Gods, they could just snap him in half, but they’re afraid of him. Not just that. They respect him, worship him. It really runs that deep. I had no idea. I thought it was just Lilath. Did my brother tell them if they lost, he would free them in ten years’ time? Is he a leader? Or a prophet?

“Where are those puzzles?” the clone asks.

“My private office.”

“On Mars?”

“Here.”

He remains perfectly still. “Lilath.” She swallows. “Did I not tell you to leave my sister’s quarters as they were?” He waits. And waits. The Boneriders watch with smiles as the ten-year-old spanks maybe the hardest woman on all of Luna, and she just takes it. They all want to be number two. So there’s this pack’s dynamic. “Answer, Lilath.”

“You did.”

“So why did you disobey me?” He leans forward. “Did you plan the Day of Red Doves? Did you use the White Guilds to start a war?” What does he mean by that? “You are a blunt instrument, Lilath.
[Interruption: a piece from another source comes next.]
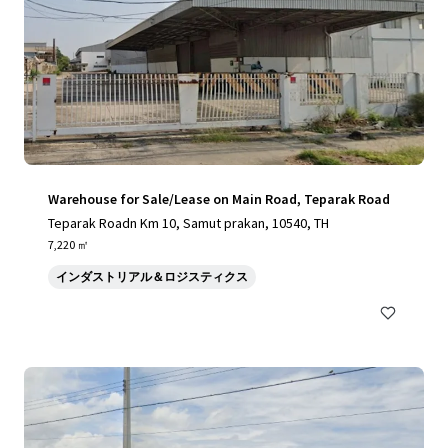
Warehouse for Sale/Lease on Main Road, Teparak Road
Teparak Roadn Km 10, Samut prakan, 10540, TH
7,220 ㎡
インダストリアル＆ロジスティクス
You know this. I treat you with respect. And you dare meddle with my designs?”

“I thought they would prove a distraction, sir.”

“I pray for your sake they have not been destroyed.”

“No!” she says. “You made them.”

“Where are they?” I ask, hoping I’m right.

The clone stands up. “You heard my sister, Lilath. She may not be our ally, but she is of better blood than you. Answer her with due respect.”

Lilath looks at me with abject hatred. “In my quarters.”